The case was investigated by the Virginia attorney general’s Animal Law Unit, the first state attorney general unit in the country dedicated to investigating animal welfare and abuse cases. To date, the unit has handled 1,714 animal matters, including prosections, trainings, and consultations. “When I created the...Animal Law Unit in 2015 I couldn’t have imagined the results the team would have,” Virginia Attorney General Mark Herring said in an emailed statement to National Geographic.

“It’s been a shining example of what law enforcement should be doing to protect animals,” says Delcianna Winders, director of the Animal Law Litigation Clinic at Lewis & Clark Law School, in Portland, Oregon. She notes that the U.S. Department of Agriculture, the federal agency tasked with enforcing the Animal Welfare Act, gave Antle’s Myrtle Beach Safari a clean inspection report both the month before and the month after state authorities searched it in December 2019 as part of this investigation to obtain evidence used for its indictment of Antle.

It’s rare for states to investigate and prosecute animal trafficking cases, she says, and even rarer to follow them out of state, as Virginia officials did by tying Wilson’s activities in Virginia to Antle’s in South Carolina.
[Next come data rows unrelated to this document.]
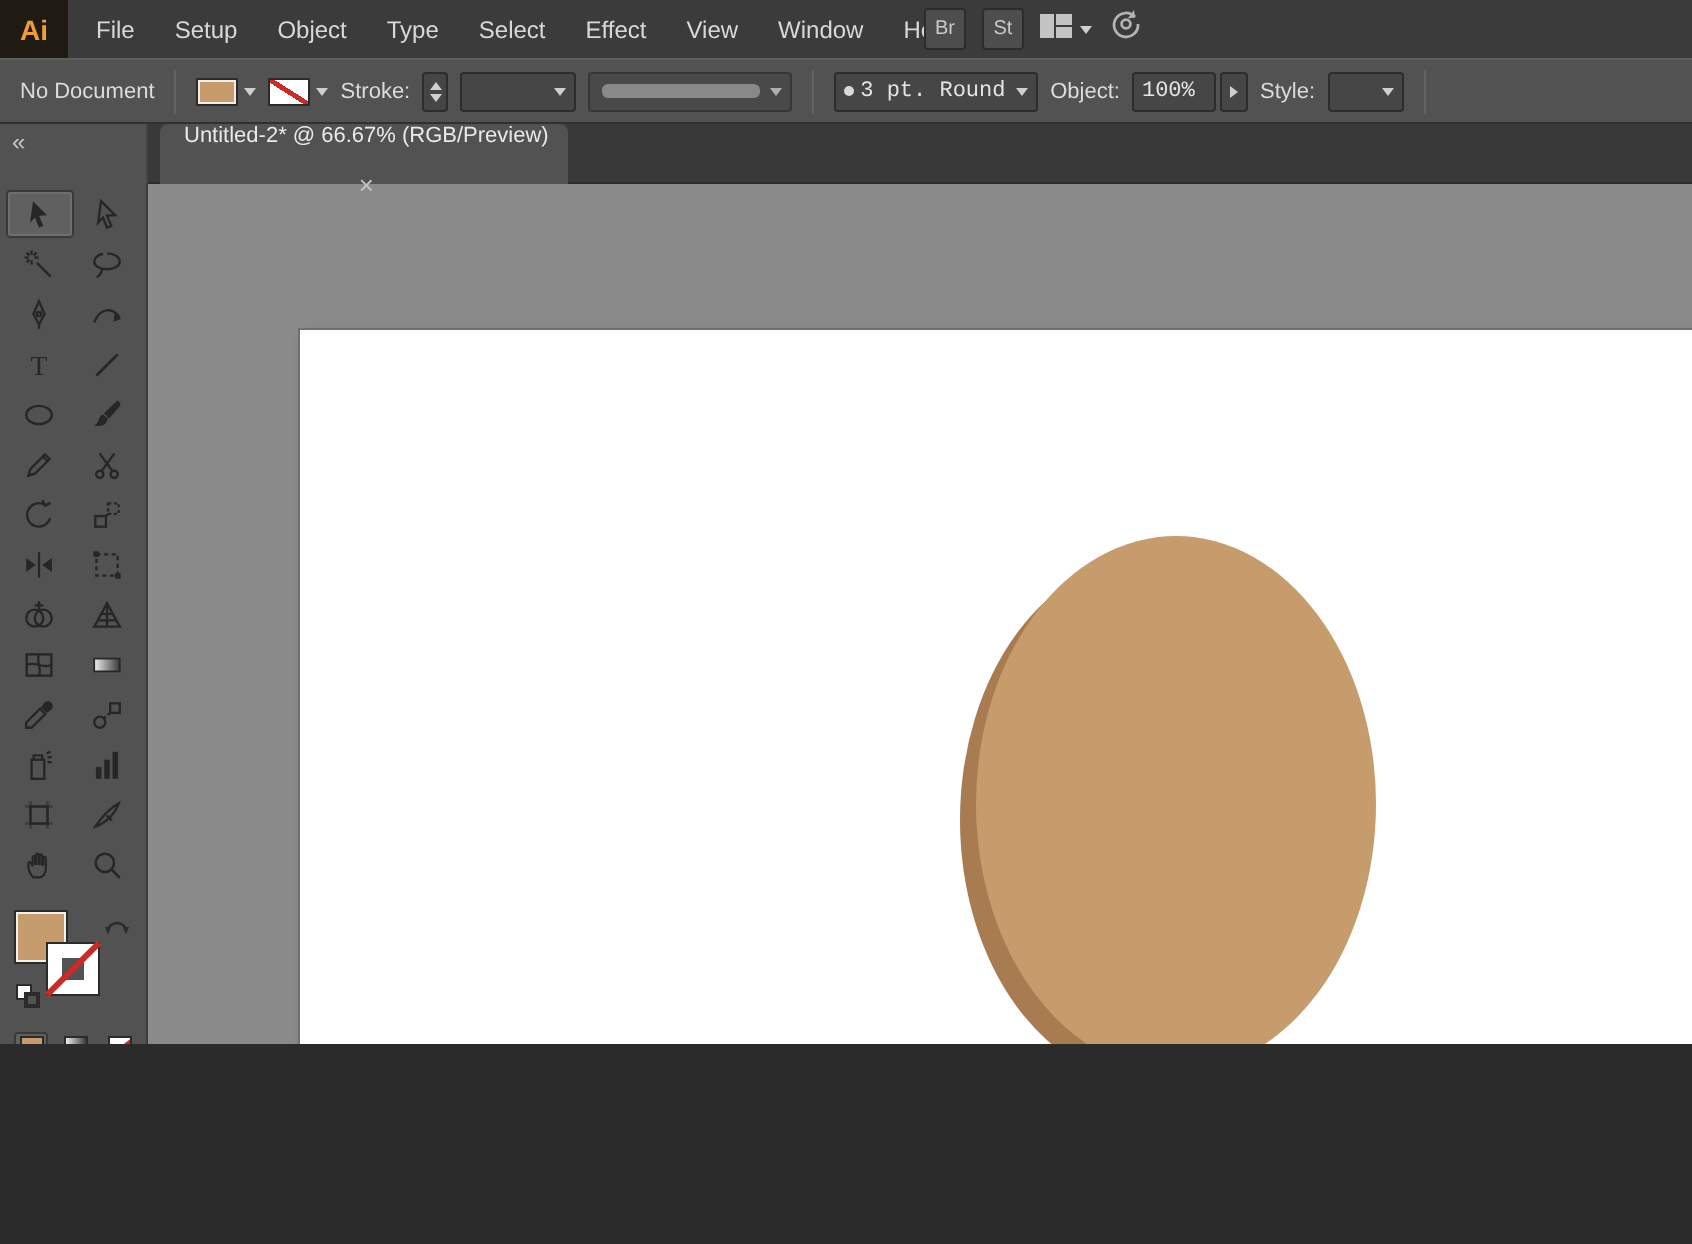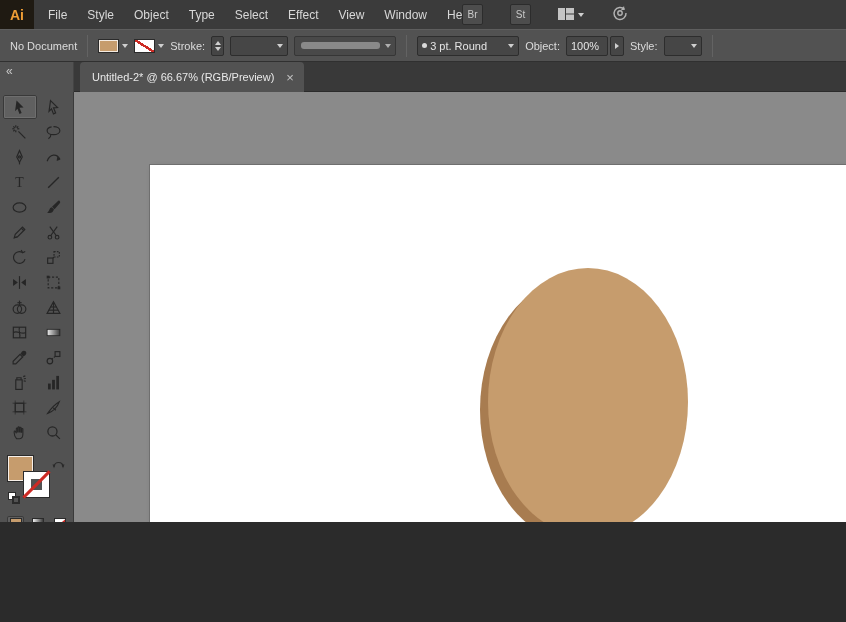"Style" span.menu-item { text: Style -> Setup }
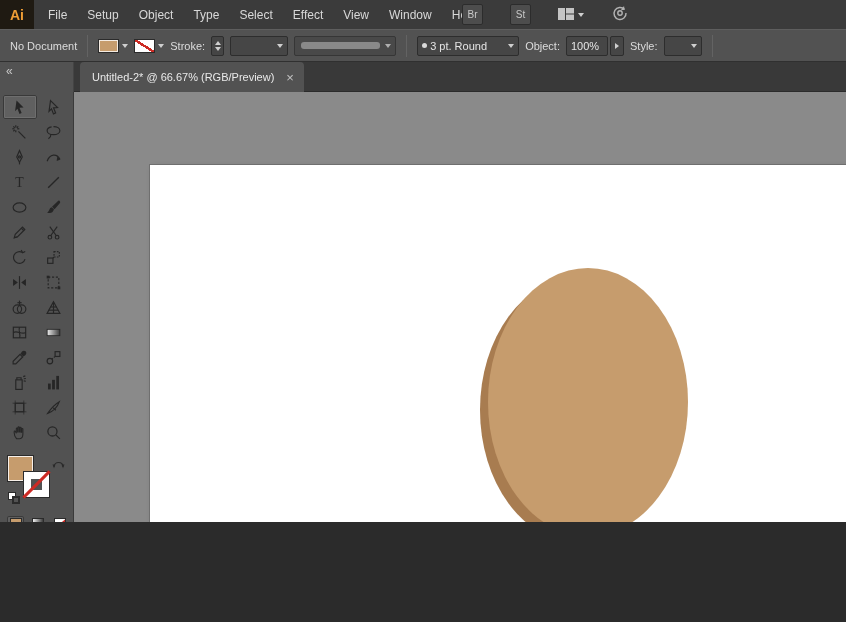"Br" .menu-right { gap: 27px -> 8px }
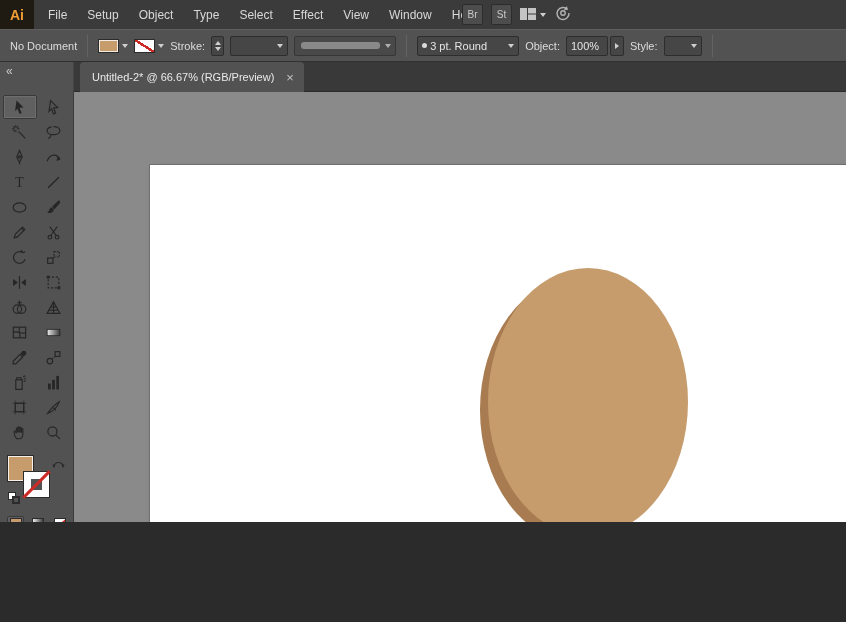"3 pt. Round" .combo .combo-val { font-family: none -> Liberation Mono, monospace }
But Virginia jurisdiction is limited to in-state activities. It’s up to South Carolina authorities to pursue further investigations into Antle’s Myrtle Beach operation, and federal authorities to pursue investigations into violations of the Animal Welfare Act and federal wildlife trafficking laws.

Antle runs a foundation called the Rare Species Fund, which purports to raise money for wild tiger conservation. He recently announced plans to star in a new reality show, with the goal of changing how he’s publicly perceived. He told People magazine last week that there is a “false analysis that there are tigers in America that are in desperate need of help when the wild tiger is the one that really needs to be saved.” (Read more: There are more tigers in captivity in the U.S. than in the wild.)

Ashe says investigations into such roadside attractions are vital.

“The reason they exist is because people go to them,” he says, noting that there are plenty of accredited zoos in the U.S. for those seeking to view animals. Referring to a mantra he used at the Fish and Wildlife Service while working to stop travelers from buying trafficked animal souvenirs, he said: “Be informed, buy informed.”